SB 176 and HB 331, administration bills to bond for payment of oil and gas tax credits, would pay companies which agree to accept funds from the bonding at a discount to cover the state’s costs. SB 176 was passed out of Senate Resources in late March and is now in Senate Finance. A hearing in that committee had not yet been scheduled when this issue of Petroleum News went to press.

HB 331 had a first hearing March 30 in House Resources; a second hearing is scheduled in that committee April 6.

Industry has expressed concern over the discount rates the state is proposing but supports the idea of paying off the credits sooner rather than later.

Revenue said in the fiscal note accompanying the bill that some $800 million in tax credits awaited state repurchase at the end of calendar year 2017 and said although most cashable tax credits were repealed by the Legislature in 2017, it will take time for the remaining credits to work their way through the system. The bill allows the state to bond for as much as $1 billion to pay credits, with that amount to be determined by the number of companies that commit to the discounted purchase by the state.

Updated spill fines

Rep. Andy Josephson, D-Anchorage, co-chair of House Resources, told House Finance March 29 that HB 322 is fundamentally an update of spill fees and penalties and said it grew out of natural gas spills in Cook Inlet last year.

Josephson said he asked Kristin Ryan, director of the Department of Environmental Conservation’s Division of Spill Prevention and Response, if there was any authority the division needed, and was told they had what they needed for the gas spills incident, but that spill penalties legislation hadn’t changed since the 1970s and 1980s.

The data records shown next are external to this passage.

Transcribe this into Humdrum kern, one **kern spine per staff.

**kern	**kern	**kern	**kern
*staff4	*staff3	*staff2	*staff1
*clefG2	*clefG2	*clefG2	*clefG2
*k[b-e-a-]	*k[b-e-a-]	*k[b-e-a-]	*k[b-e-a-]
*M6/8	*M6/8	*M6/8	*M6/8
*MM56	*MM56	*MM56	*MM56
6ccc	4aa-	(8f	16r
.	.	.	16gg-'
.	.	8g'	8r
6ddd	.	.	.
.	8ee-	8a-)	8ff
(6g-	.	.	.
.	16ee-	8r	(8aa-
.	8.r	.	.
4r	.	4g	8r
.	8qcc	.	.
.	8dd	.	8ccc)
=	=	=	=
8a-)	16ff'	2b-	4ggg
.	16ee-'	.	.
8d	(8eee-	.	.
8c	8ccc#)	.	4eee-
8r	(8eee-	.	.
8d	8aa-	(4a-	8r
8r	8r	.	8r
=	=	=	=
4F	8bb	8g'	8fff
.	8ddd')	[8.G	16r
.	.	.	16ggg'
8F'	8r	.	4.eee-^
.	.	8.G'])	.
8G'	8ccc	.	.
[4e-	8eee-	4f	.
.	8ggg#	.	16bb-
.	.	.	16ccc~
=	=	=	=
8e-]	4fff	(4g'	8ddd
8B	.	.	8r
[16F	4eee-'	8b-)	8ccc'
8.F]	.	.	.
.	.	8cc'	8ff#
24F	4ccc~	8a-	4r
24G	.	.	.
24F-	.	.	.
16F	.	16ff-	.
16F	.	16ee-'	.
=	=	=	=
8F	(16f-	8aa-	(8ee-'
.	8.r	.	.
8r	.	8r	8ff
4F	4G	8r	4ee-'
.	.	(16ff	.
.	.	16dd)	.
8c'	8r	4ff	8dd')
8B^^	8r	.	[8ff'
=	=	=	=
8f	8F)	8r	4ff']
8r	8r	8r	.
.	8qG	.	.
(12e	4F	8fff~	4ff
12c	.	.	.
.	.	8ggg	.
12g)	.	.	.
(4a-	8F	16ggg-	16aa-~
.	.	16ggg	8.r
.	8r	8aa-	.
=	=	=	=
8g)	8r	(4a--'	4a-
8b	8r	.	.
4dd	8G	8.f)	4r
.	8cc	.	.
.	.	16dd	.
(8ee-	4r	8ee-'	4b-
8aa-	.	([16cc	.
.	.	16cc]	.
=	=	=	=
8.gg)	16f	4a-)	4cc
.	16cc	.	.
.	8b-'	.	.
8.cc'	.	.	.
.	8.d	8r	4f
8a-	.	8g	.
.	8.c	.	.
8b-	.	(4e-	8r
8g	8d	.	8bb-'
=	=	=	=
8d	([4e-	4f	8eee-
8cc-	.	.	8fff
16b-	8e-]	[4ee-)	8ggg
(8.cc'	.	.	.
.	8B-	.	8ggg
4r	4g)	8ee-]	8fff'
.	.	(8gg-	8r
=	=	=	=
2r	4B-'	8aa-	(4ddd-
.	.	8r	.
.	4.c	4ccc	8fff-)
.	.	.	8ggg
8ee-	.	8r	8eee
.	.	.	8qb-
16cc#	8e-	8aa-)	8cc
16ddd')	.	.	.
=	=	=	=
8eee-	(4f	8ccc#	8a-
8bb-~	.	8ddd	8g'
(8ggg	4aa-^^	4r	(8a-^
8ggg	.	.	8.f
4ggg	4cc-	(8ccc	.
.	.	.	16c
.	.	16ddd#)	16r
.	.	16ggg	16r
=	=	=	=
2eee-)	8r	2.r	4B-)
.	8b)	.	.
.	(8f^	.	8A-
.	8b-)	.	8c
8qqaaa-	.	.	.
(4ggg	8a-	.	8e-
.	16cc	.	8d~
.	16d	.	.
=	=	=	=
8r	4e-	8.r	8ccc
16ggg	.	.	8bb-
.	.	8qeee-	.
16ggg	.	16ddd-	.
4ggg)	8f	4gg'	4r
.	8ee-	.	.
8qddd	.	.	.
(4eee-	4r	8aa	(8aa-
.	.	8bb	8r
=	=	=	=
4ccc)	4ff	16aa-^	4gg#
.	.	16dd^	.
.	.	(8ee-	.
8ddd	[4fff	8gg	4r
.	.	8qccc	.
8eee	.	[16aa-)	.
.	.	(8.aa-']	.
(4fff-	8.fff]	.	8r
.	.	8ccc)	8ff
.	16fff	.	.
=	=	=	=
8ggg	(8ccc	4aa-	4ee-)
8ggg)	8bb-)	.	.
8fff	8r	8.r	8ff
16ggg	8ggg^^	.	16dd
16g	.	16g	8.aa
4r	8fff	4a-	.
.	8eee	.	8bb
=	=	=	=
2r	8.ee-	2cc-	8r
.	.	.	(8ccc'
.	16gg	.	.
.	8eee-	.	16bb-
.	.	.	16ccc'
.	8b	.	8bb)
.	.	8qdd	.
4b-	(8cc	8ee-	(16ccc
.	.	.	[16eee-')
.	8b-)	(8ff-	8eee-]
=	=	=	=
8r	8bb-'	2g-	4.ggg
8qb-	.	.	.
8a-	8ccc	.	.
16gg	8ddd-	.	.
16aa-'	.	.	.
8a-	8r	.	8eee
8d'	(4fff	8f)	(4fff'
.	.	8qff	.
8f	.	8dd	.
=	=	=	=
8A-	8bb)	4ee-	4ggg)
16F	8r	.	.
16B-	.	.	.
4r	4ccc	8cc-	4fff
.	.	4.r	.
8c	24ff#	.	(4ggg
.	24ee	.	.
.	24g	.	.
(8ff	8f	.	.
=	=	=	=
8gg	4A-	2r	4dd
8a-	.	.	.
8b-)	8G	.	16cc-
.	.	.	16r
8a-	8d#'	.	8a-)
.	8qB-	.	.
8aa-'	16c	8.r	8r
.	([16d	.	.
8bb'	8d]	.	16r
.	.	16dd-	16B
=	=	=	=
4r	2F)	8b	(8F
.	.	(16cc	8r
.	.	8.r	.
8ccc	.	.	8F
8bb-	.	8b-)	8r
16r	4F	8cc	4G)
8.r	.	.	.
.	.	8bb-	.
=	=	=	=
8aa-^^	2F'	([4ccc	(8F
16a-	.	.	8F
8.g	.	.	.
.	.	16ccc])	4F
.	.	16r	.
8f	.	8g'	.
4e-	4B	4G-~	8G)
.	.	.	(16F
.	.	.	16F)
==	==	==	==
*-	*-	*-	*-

Josephson said SPAR has had penalties for decades but those haven’t been updated and inflation has severely undercut those penalties. The result is that SPAR doesn’t have a very big stick, he said.

Spills have continued, but the state’s ability to penalize responsible parties has diminished very significantly, Josephson said.

He characterized the bill as mostly an adjustment of fines to 2018 dollar values, but said it also sharply increases penalties for continuing spills to motivate parties to deal with them. Penalties are tied to the consumer price index, so they increase without a requirement for SPAR to come back to the Legislature on that issue, he said.

The bill gives SPAR the ability to level administrative penalties, which means the department wouldn’t have to go to court to get those penalties. It also requires trucking companies transporting crude oil to submit contingency plans they prepare for the federal government to DEC.

Asked about the derivation of the bill, Josephson said when he was told penalties could use some updating he and his staff began working on the issue with the assistance of leg legal and a state assistant attorney general. The bill moved out of House Resources in mid-February on a party-line vote.

Ryan told the committee that the legislation would add the ability to include deterrents when considering penalties, something the division can’t currently do. Existing language in statute says “but not punitive” which is removed in the bill. She said punitive is allowed in other environmental areas such as air or water violations - only for oil spill penalties is punitive not allowed.

Increase in penalties

The minimum civil penalty for illegal discharges of less than 18,000 gallons was established in 1976 and never raised. For an initial violation the minimum is $500 ($2,118 in 2018 equivalent) with $1,000 proposed; the maximum was set at $100,000 ($423,581 would be the equivalent) with $200,000 proposed.

The real increase in this example, as in other areas of the bill, is for each day after the violation: The original was $5,000 ($21,179 in 2018 dollars); $25,000 is proposed.

Civil penalties for crude oil spills of more than 18,000 gallons were set at a minimum for 420,000 or fewer gallons of $8 per gallon in 1989 ($15.64), with $16 proposed; the maximum, for more than 420,000 gallons, was $12.50 ($24.44 in 2018 dollars), with $25 proposed.

The bill also includes produced water as crude oil in calculating civil penalties.